AI-rewrites the medical criteria so a patient or caregiver can understand them. Always confirm with the trial site.
Inclusion Criteria:
* Patients with diagnosis of actinic cheilitis .
* Histopathological report compatible with the clinical diagnosis.
* Sign the informed consent to be a part of the study.
* Comply with the attendance at the clinical settings during the days the patient will be medicated (D1, D2 and D3), D5, D8, two months, six months and one year after treatment.
Exclusion Criteria:
* Patients younger than 18 years of age.
* Patients without confirmed diagnosis of actinic cheilitis.
* Patients previously treated with ingenol mebutate for actinic cheilitis, including those in the present study, previously excluded at some point during phases 1 or 2.
* Presence of recurrent lesions, prior or during treatment.
* Immunosuppression.
* Use of topical corticosteroids.
* Presence of markedly hyperkeratotic or ulcerated lesions in the clinical evaluation
* Patients presenting with atypical histology (moderate to severe epithelial dysplasia) at the lips.
Questions worth asking your doctor
Bring these to your next appointment. They're a starting point for a shared conversation — not a sign you qualify or a recommendation to enrol.
1Based on my diagnosis and history, is this trial worth exploring for me — or is there a standard treatment we should try first?
2What does this trial's phase tell us about how much is already known about its safety and benefit?
3What would taking part actually involve for me — visits, tests, time, and travel?
4What are the known and possible risks or side effects I should weigh, and how would they be monitored?

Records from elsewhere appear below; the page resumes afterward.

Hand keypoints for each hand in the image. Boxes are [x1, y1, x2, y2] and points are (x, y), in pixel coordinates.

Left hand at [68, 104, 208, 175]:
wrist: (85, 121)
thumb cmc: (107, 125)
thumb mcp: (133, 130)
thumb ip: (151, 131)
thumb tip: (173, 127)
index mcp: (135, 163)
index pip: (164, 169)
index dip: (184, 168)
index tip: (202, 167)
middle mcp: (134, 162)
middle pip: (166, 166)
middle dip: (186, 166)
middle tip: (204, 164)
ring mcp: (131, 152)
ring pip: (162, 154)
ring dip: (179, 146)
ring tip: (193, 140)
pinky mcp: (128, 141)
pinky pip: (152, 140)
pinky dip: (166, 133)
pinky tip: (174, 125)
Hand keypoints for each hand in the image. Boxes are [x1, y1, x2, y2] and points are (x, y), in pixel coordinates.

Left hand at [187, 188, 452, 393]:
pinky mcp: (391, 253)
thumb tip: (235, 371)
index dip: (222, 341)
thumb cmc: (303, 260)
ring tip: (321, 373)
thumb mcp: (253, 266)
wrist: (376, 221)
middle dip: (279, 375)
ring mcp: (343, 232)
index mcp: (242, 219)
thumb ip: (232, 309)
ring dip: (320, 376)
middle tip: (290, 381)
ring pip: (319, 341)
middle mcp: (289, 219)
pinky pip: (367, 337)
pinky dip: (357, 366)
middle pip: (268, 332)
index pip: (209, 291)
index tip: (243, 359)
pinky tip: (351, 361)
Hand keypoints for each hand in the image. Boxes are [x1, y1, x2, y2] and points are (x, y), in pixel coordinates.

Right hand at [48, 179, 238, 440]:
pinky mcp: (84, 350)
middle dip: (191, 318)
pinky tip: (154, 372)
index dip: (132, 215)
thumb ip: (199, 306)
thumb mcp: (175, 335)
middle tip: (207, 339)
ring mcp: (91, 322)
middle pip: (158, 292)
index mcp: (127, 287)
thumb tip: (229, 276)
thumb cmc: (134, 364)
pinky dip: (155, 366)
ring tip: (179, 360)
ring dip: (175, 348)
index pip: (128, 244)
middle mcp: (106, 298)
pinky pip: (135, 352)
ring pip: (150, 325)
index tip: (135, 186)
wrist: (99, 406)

5If this trial isn't the right fit, what other options or trials would you suggest I look into?
Generated to help you prepare — always confirm anything about your own eligibility and care with the study team and your doctor.

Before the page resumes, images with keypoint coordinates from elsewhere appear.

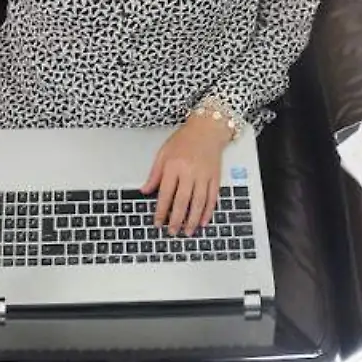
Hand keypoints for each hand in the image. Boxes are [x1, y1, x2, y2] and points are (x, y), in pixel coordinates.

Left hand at [142, 115, 231, 235]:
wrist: (207, 129)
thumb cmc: (184, 140)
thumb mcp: (163, 153)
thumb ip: (154, 174)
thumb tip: (145, 191)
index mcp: (174, 166)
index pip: (166, 193)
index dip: (161, 211)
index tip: (157, 222)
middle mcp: (190, 171)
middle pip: (182, 201)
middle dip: (176, 219)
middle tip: (172, 232)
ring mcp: (204, 175)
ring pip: (199, 202)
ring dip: (193, 219)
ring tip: (187, 231)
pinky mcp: (216, 177)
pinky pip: (212, 197)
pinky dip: (208, 211)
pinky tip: (203, 221)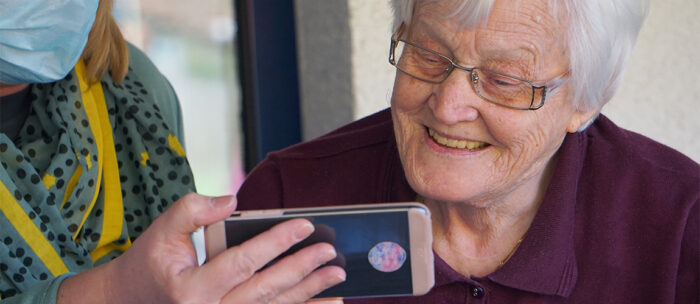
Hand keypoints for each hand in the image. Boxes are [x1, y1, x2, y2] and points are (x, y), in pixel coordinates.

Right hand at [58, 193, 345, 302]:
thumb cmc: (149, 264)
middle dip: (302, 269)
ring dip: (309, 294)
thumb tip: (232, 200)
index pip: (242, 262)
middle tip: (330, 252)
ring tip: (337, 278)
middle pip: (265, 289)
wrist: (129, 303)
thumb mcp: (161, 231)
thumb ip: (193, 210)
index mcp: (190, 289)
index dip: (276, 241)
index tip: (305, 225)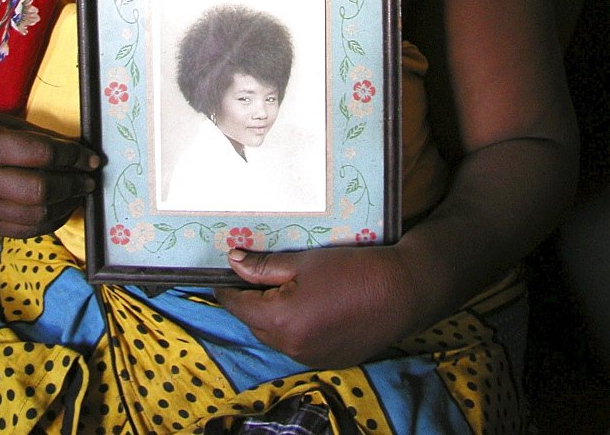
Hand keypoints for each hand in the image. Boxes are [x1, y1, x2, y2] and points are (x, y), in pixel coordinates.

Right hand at [0, 109, 99, 237]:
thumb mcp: (8, 125)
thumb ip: (42, 140)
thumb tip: (82, 155)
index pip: (41, 154)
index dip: (73, 157)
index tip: (91, 158)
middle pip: (39, 190)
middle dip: (72, 185)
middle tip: (89, 180)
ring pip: (34, 216)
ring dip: (65, 206)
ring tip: (79, 194)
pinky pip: (23, 232)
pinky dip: (49, 223)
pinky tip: (62, 209)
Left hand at [215, 244, 417, 368]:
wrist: (400, 293)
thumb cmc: (351, 270)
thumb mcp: (303, 261)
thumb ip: (264, 267)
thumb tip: (233, 262)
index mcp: (280, 320)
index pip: (238, 306)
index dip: (227, 289)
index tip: (221, 276)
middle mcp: (291, 347)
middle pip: (255, 325)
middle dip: (250, 303)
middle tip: (253, 277)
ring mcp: (310, 359)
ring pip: (276, 337)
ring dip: (271, 318)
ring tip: (281, 291)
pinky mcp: (328, 361)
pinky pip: (298, 346)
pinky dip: (294, 329)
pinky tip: (306, 309)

Questions for the trial coordinator
The trial coordinator is the person who runs the study day to day. These cover the practical side — logistics, costs, and what taking part would actually mean for your life. The study team confirms whether you meet the criteria; these are questions to ask, not a sign you qualify.

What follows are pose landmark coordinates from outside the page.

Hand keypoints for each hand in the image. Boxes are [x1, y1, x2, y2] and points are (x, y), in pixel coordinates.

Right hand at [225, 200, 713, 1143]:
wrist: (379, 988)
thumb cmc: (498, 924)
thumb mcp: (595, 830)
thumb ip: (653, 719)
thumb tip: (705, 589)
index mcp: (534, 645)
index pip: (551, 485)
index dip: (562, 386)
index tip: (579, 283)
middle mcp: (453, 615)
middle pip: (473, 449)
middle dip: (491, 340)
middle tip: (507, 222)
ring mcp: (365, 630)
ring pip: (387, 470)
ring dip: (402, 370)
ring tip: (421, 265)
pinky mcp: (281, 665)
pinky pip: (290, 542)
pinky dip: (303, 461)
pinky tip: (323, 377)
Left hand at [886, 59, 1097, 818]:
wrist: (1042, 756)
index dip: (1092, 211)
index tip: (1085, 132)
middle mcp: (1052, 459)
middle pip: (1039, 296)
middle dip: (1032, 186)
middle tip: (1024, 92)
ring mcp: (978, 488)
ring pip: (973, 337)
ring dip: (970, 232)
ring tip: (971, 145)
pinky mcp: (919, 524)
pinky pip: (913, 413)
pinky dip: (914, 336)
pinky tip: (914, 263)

1What does taking part actually involve week to week — how many visits, where, and how long does each one take?
2What costs are covered by the study, and what might I have to pay for myself, including travel, parking, or time off work?
3What happens during screening, and what happens if the study team confirms I don't meet the criteria after those tests?
4Who pays for the scans, blood work, and other tests the trial requires — the study, my insurance, or me?
5How will being in the trial affect my regular care, and will my own doctor stay informed and involved?
6Can I leave the trial at any point if I change my mind, and what would happen to my care if I do?
A starting point for the conversation — always confirm anything about your own eligibility, costs, and care with the study team and your doctor.